- _WHAT YOU NEED TO DO_:
Search the listing below for the word "that" and copy each line where it appears.
%%
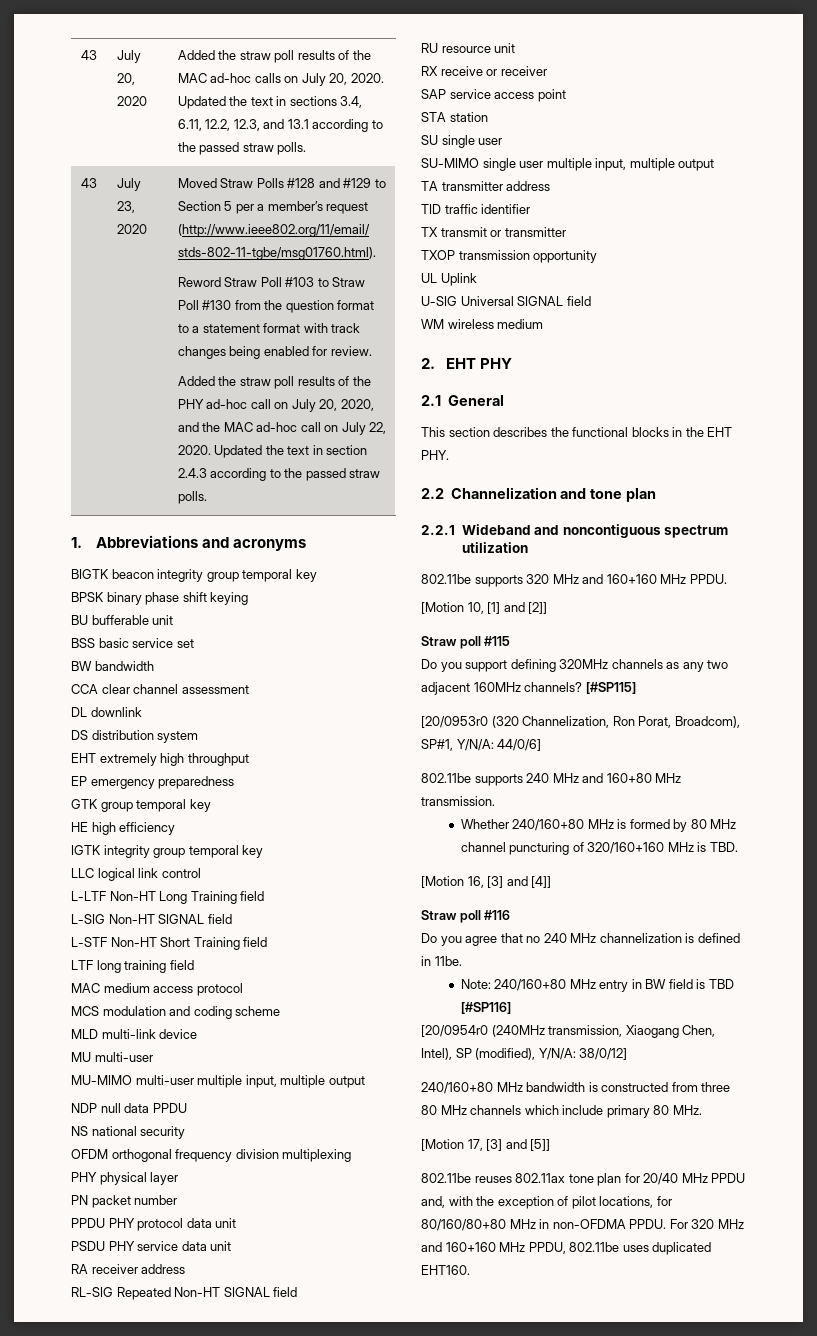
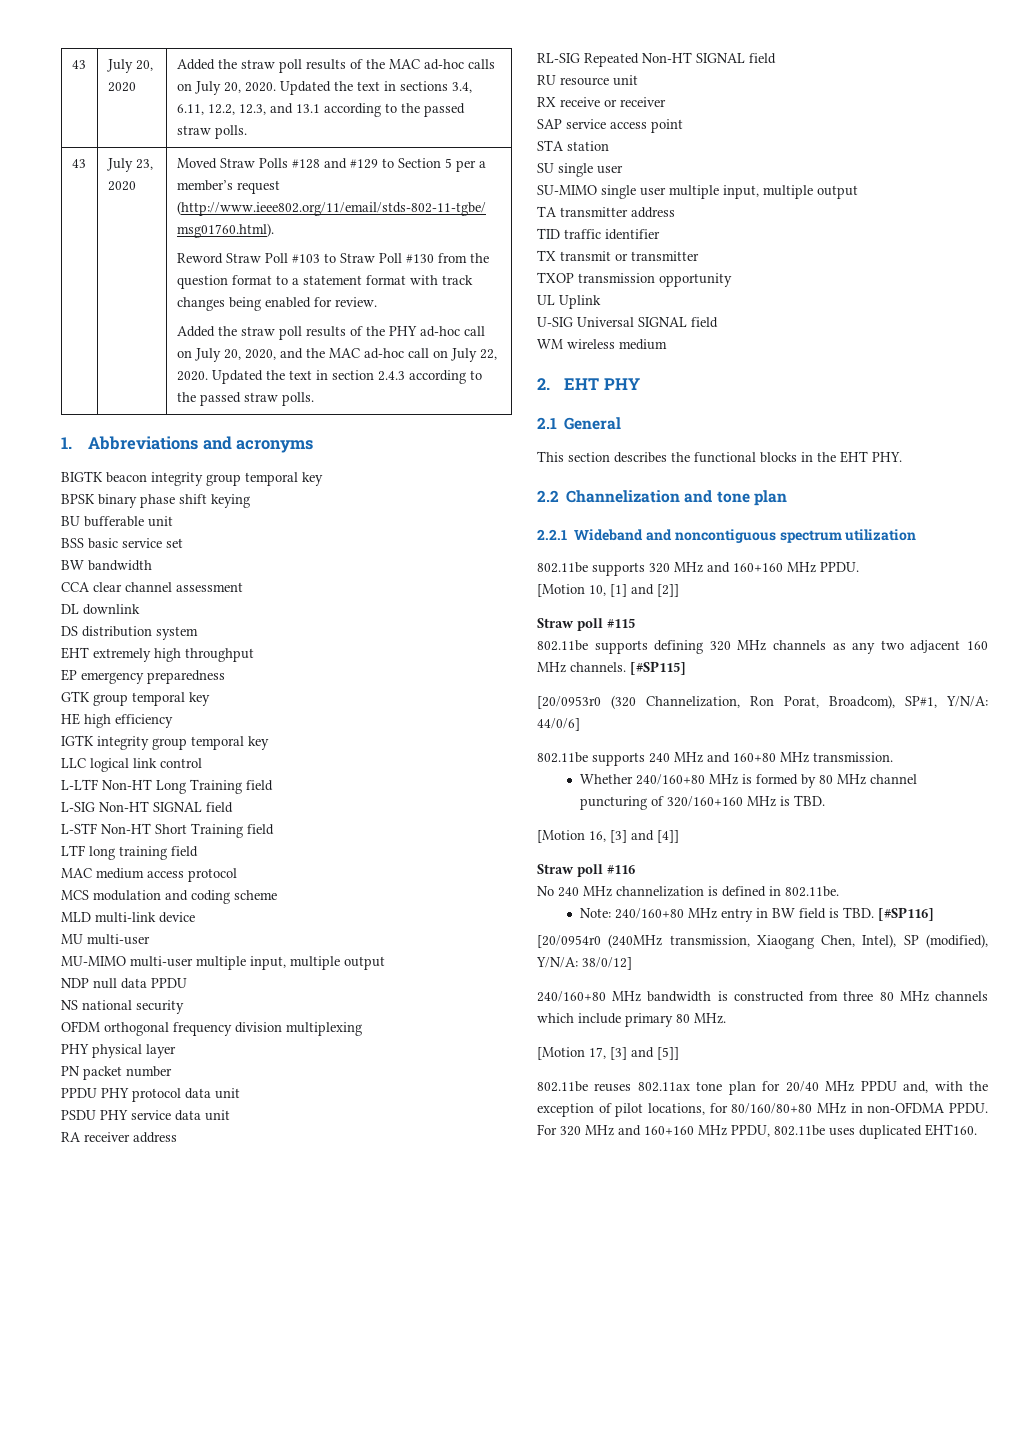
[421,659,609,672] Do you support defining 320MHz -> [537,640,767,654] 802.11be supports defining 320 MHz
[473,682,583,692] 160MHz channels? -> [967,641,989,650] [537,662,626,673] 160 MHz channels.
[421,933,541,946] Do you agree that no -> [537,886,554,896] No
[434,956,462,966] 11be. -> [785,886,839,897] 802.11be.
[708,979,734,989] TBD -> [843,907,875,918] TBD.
%%
%%
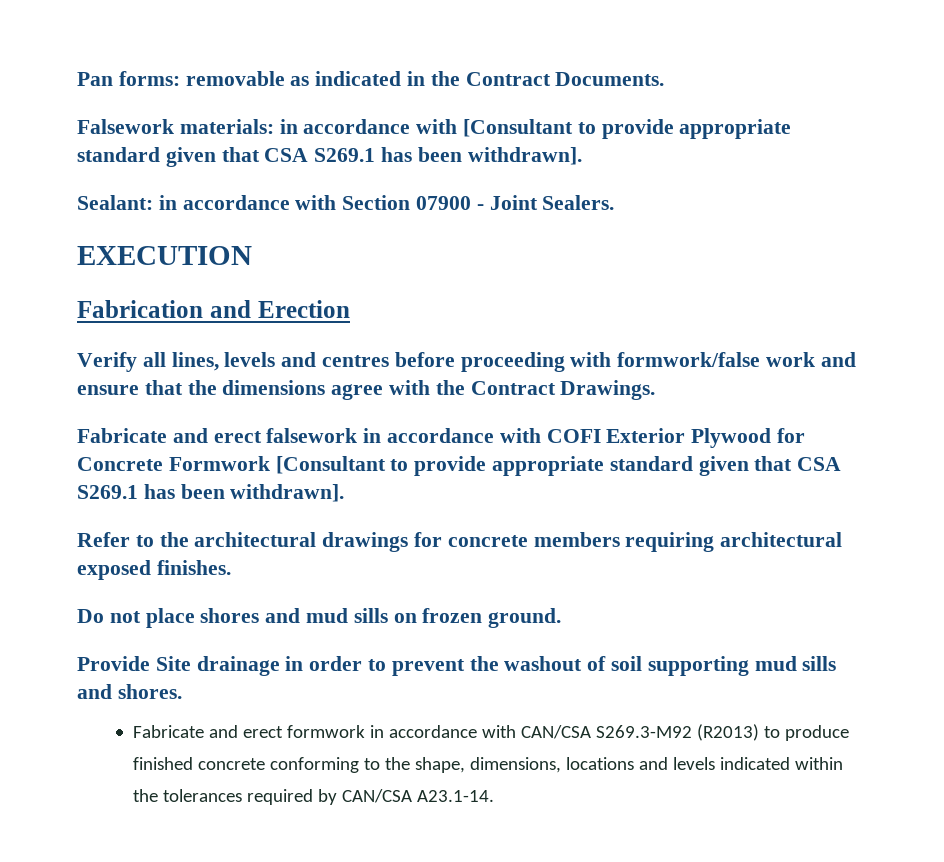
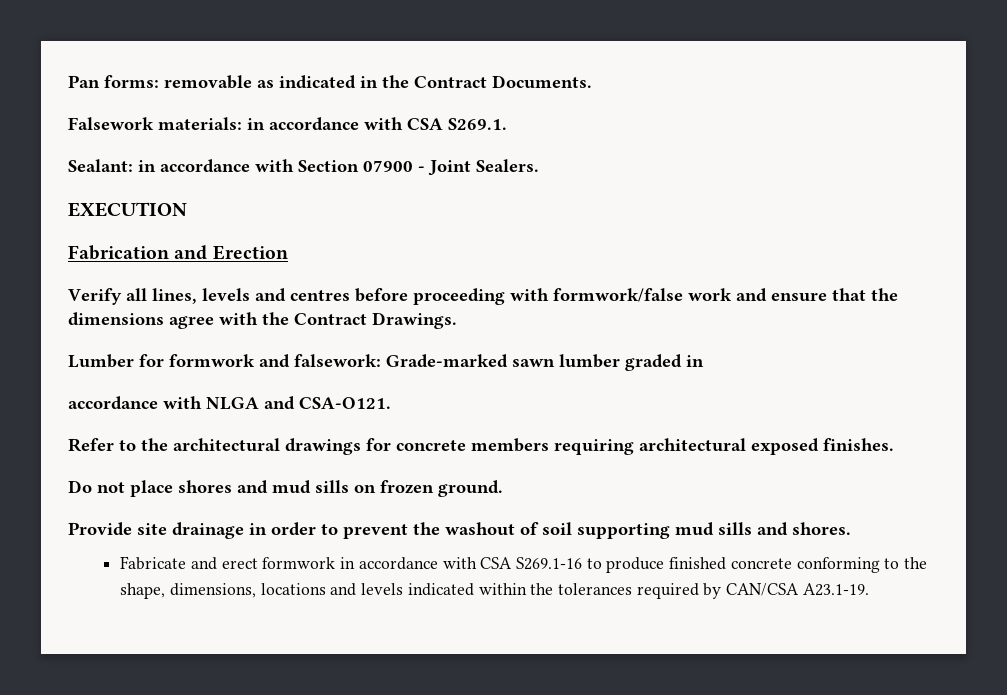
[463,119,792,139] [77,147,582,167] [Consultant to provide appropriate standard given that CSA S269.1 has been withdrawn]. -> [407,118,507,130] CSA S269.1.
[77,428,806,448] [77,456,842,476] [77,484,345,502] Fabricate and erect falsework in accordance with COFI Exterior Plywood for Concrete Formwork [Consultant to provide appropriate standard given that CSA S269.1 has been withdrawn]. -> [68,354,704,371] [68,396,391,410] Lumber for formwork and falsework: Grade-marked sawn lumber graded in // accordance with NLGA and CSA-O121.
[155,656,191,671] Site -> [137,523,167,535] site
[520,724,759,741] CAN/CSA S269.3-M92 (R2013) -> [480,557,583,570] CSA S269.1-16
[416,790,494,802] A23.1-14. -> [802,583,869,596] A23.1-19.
%%
- _OUTPUT_:
[421,933,541,946] Do you agree that no -> [537,886,554,896] No
[463,119,792,139] [77,147,582,167] [Consultant to provide appropriate standard given that CSA S269.1 has been withdrawn]. -> [407,118,507,130] CSA S269.1.
[77,428,806,448] [77,456,842,476] [77,484,345,502] Fabricate and erect falsework in accordance with COFI Exterior Plywood for Concrete Formwork [Consultant to provide appropriate standard given that CSA S269.1 has been withdrawn]. -> [68,354,704,371] [68,396,391,410] Lumber for formwork and falsework: Grade-marked sawn lumber graded in // accordance with NLGA and CSA-O121.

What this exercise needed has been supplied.